Wow. First of all, these four articles took me a long time to get through. I want to re-read these articles again, but I shall post first to solidify some ideas that are flummoxing their way through my head.
In my defence, I am not claiming this to be an intelligent response. If you have read the two philosophy articles, you will get that joke. Or maybe not.
I think this essay is examining the how and what of Wikipedia. My post, not the four essays. The argument as it stands is that Wikipedia is either a good or bad place for students to visit for knowledge. For instance, how does one know who is posting a specific sentence? I know that there are instances of plagiarism on Wikipedia, and I know there are instances of excellence. How do I arrive at that knowledge? You might say that I should do more research, but then I would counter with how should I go about starting that research?
Knowing that Wikipedia is a place for the general masses to assimilate various bits of information does not give me the know how of what to do with that information. I can only ask questions of Wikipedia and attempt to verify or discredit that information.
I am convinced that intelligent people can utilize Wikipedia in a meaningful way, but I am equally convinced that intelligent people can and do utilize Wikipedia in a foolish or silly way. Does this mean that Wikipedia itself is a poor source of information or a vast supplier of mis-information? Honestly, I could not at this point tell you.

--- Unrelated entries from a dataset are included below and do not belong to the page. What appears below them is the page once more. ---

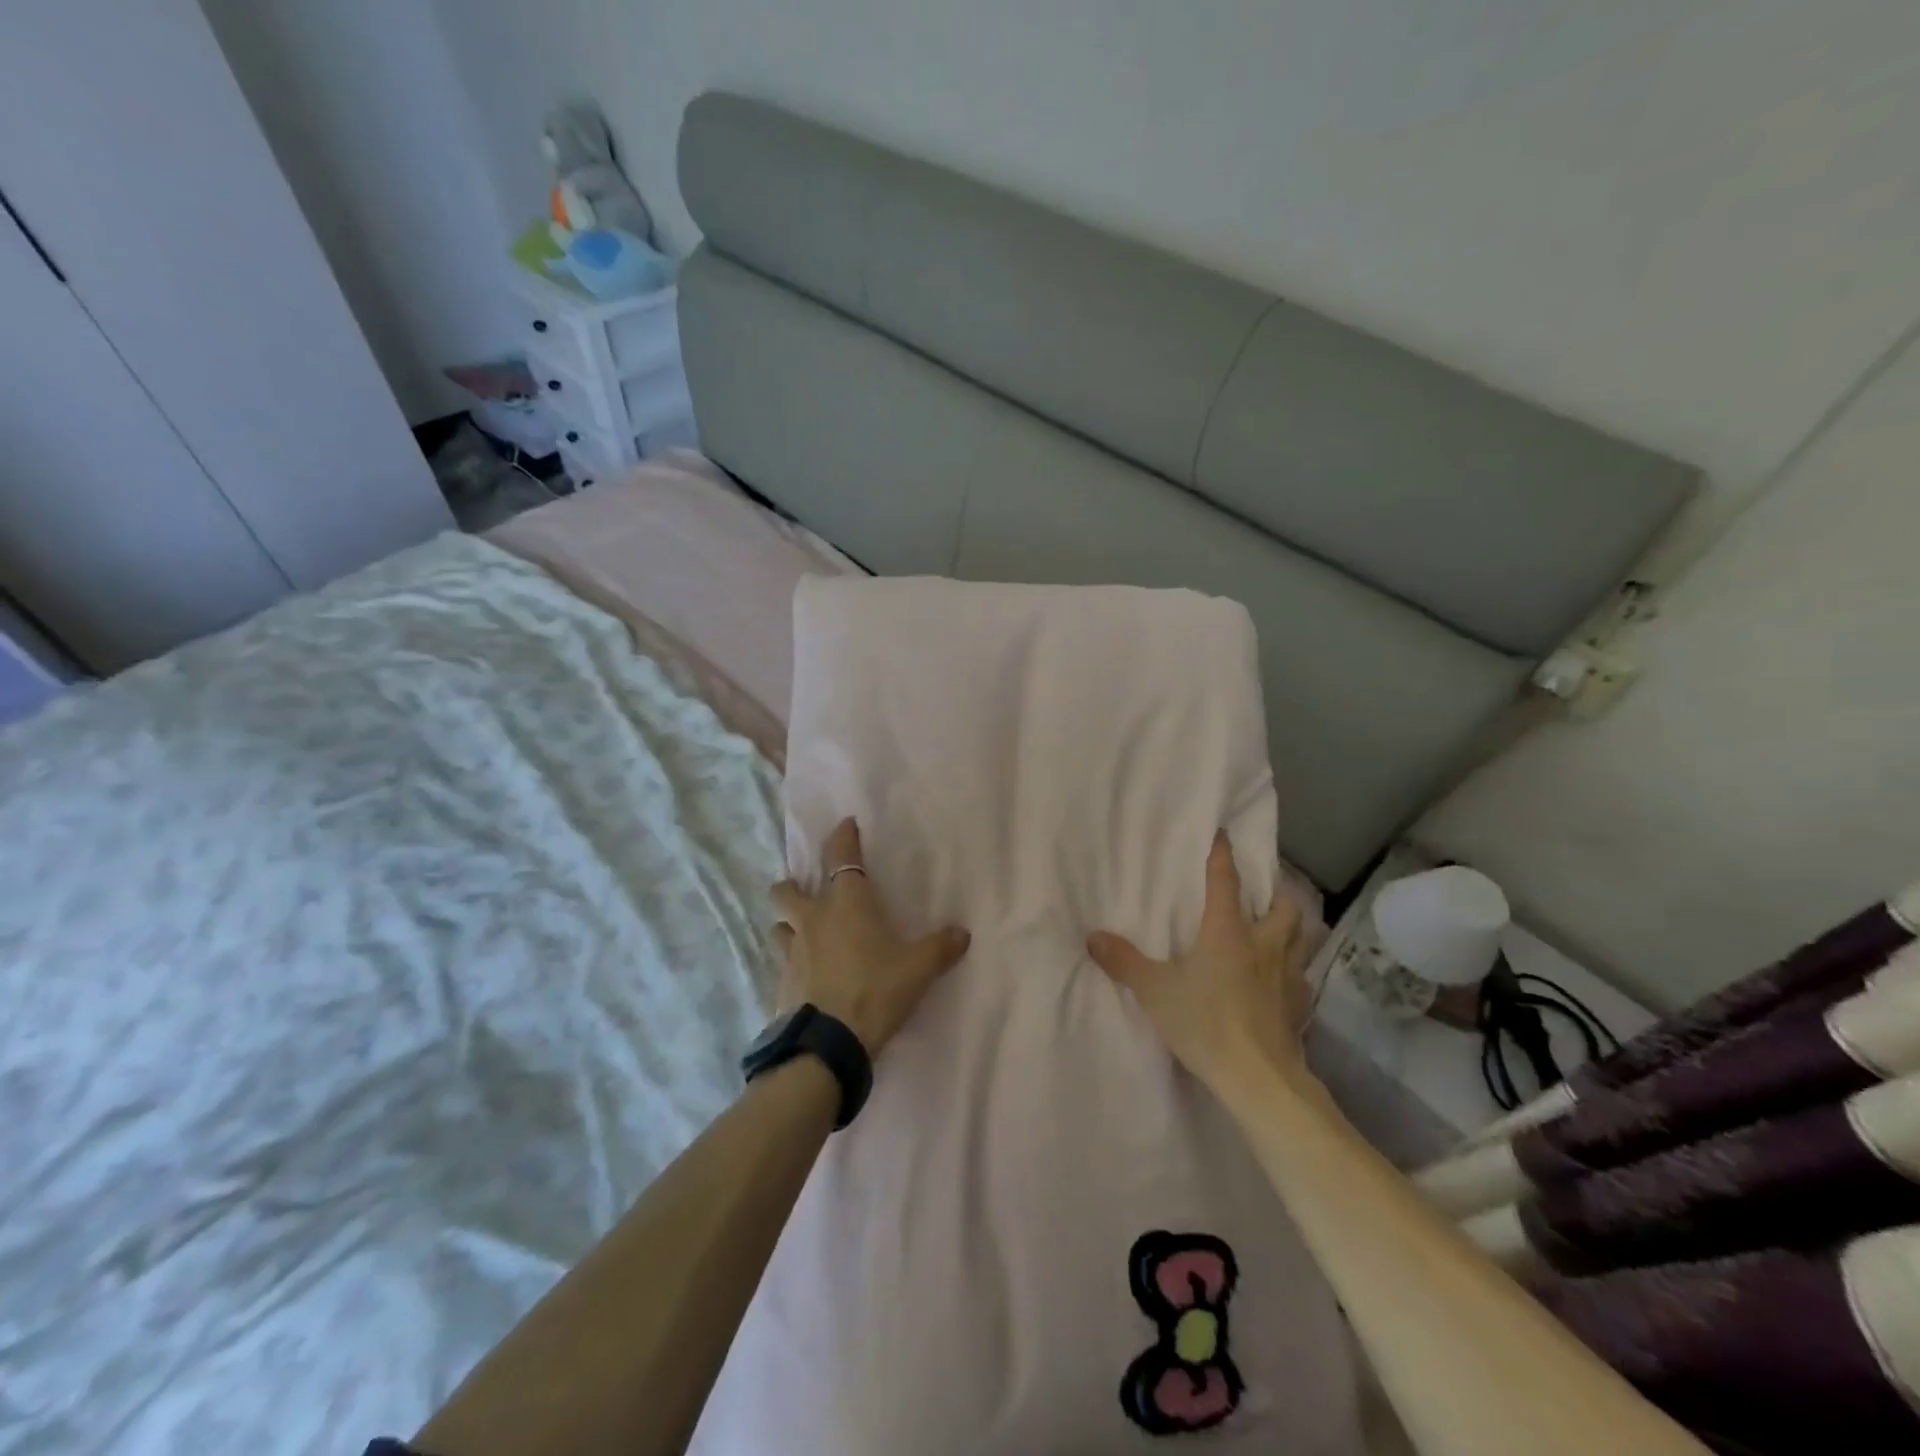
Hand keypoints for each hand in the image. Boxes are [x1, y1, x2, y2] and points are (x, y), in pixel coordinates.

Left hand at [771, 818, 971, 1057]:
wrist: (829, 1043)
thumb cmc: (876, 991)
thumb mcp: (918, 969)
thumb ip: (941, 948)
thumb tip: (962, 934)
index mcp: (846, 904)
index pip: (840, 857)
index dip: (842, 837)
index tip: (846, 825)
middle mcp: (813, 919)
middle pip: (787, 890)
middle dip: (794, 884)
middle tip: (807, 889)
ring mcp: (792, 951)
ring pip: (779, 925)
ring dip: (789, 923)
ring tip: (804, 933)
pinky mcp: (781, 982)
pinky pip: (782, 962)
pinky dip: (793, 962)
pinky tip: (806, 976)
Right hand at [1087, 831, 1315, 1093]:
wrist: (1259, 1078)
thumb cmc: (1206, 1023)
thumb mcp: (1156, 992)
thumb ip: (1125, 962)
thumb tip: (1092, 937)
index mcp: (1228, 933)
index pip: (1226, 882)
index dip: (1223, 856)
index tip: (1223, 834)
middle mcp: (1264, 945)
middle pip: (1284, 907)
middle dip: (1276, 894)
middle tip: (1263, 895)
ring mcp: (1289, 976)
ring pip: (1302, 938)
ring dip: (1293, 929)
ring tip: (1278, 932)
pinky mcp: (1301, 1007)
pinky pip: (1303, 978)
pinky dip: (1294, 972)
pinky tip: (1281, 983)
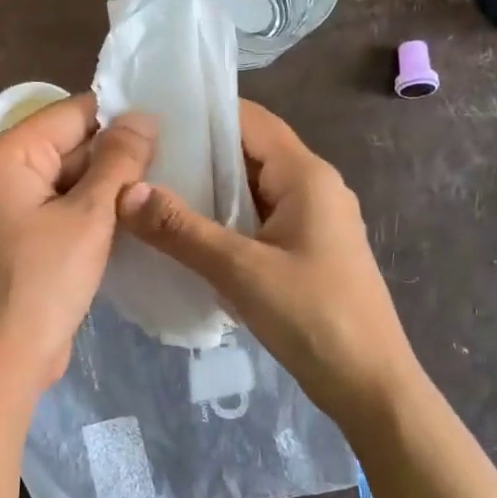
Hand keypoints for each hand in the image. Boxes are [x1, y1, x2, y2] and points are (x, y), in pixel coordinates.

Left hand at [0, 93, 155, 400]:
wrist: (5, 360)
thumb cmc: (44, 282)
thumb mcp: (89, 216)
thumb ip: (118, 161)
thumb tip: (143, 116)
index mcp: (6, 156)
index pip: (70, 113)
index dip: (118, 115)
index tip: (167, 122)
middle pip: (67, 144)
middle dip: (116, 152)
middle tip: (174, 157)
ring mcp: (7, 209)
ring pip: (68, 178)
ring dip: (108, 183)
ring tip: (162, 182)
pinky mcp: (20, 238)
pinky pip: (61, 208)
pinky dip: (92, 209)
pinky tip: (132, 215)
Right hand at [117, 100, 423, 424]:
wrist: (371, 385)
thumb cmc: (314, 317)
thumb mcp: (241, 271)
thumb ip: (181, 229)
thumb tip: (126, 191)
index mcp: (306, 175)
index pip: (250, 120)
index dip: (203, 112)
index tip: (151, 116)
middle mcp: (313, 186)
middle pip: (249, 151)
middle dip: (197, 151)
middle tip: (139, 156)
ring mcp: (313, 220)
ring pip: (252, 187)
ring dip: (209, 188)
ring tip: (151, 190)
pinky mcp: (308, 249)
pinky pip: (259, 218)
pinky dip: (225, 217)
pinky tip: (187, 233)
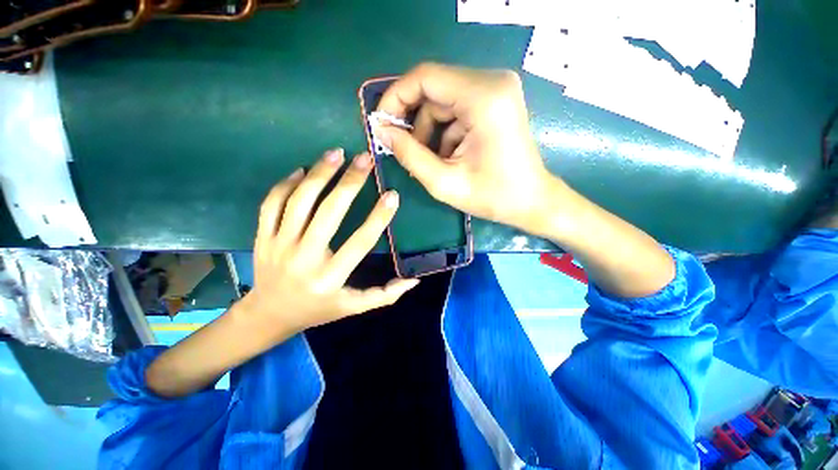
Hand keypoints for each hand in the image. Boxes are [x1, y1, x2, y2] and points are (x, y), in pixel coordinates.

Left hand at [240, 149, 419, 336]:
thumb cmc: (317, 309)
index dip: (379, 217)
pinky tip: (302, 170)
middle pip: (329, 212)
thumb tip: (414, 281)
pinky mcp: (261, 237)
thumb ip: (383, 295)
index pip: (360, 241)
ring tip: (337, 153)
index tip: (392, 194)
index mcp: (330, 277)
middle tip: (365, 159)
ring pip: (299, 201)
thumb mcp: (353, 308)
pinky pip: (271, 204)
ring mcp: (278, 245)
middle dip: (350, 182)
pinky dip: (286, 184)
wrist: (269, 315)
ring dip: (319, 173)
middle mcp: (304, 258)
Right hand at [375, 63, 555, 230]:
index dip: (395, 98)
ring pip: (442, 102)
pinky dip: (444, 132)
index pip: (425, 77)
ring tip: (432, 162)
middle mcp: (492, 82)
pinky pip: (456, 109)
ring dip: (430, 132)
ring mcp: (496, 90)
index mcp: (483, 97)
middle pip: (433, 89)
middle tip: (405, 151)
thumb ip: (408, 154)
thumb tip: (381, 130)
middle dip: (414, 122)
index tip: (382, 125)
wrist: (531, 201)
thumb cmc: (493, 197)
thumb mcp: (444, 182)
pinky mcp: (495, 101)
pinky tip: (448, 157)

I had previously thought of Wikipedia as a perfectly valid, if someone skewed, source of information. I think that I still do view it in this light, but increasingly only as a starting point. The points of Wikipedia that I view to be most valid are the references and discussion sections of the articles. I find that the discussion section of an article will contain pertinent information to the validity or meaning of the article. The references provide a starting point for deeper research of a general area of study. In this respect, Wikipedia is a much more valuable resource than many other online reference tools.
On the other hand, students have demonstrated to me that they are unwilling or unable to utilize Wikipedia in a responsible way, and treat it as a valid source of information without little consideration. I have taught students to use the articles of this encyclopedia as a starting point for research, but all too often they quote the article and use the original reference of the information as their citation.
Another consideration that I have is that we are historians. As Ryle pointed out, we know how to conduct historical research. Should we then work with Wikipedia in a historical sense? What I mean is this: Should we take what we know how to do, and apply it to wiki articles in such a way as to construct a higher meaning out of the jumble of facts that dominate the website? Or should we take our historical knowledge and glean important facts from wikipedia, online using it as a stepping stone on our way to intellectual discovery?
Epistemology is the study of how we know what we know, and what that means to us as everyday people. How then can we establish a reliable epistemological viewpoint on wikipedia? How can we say that we know a specific article on the website is useful or non-useful? You might indicate that it is useful if it is factual, but it might also be useful if it is non-factual. A non-factual entry might be useful in spurring discussion of the facts and an evaluation of how that article is being presented. New research is rarely beneficial if it is simply restating old ideas; but it is very beneficial when it takes previously touted ideas and turns them on their head. To quote science fiction, "They said we would never break the sound barrier: It has been broken. They said we would never go faster than the speed of light, but interstellar travel is common." (I think that this is from Star Trek: The Undiscovered Country, but I cannot be certain.) Science, and I would say History, are full of examples where firmly held beliefs were discovered to be false, resulting in a furthering of the field. You can, if you so choose, look at this like the Hegelian dialectic: Thesis, antithesis, synthesis. One idea leads to another which results in a third more powerful idea.
Over all, I think that Wikipedia is both too young and too old. It is too young in that academia is uncertain about what to do with it, and it is too old in that the internet seems to be moving beyond the amature-hour version of crowd sourcing. I look at websites like www.helium.com, which have ranking systems and pay structures to encourage meaningful articles. Is wikipedia past its prime? A recent NPR report evaluated this question and decided that maybe it is. Maybe Wikipedia will cease to exist in a few years and other ideas will replace it.
Only time will tell. In the meantime, academics such as ourselves must wrestle with this behemoth in the room.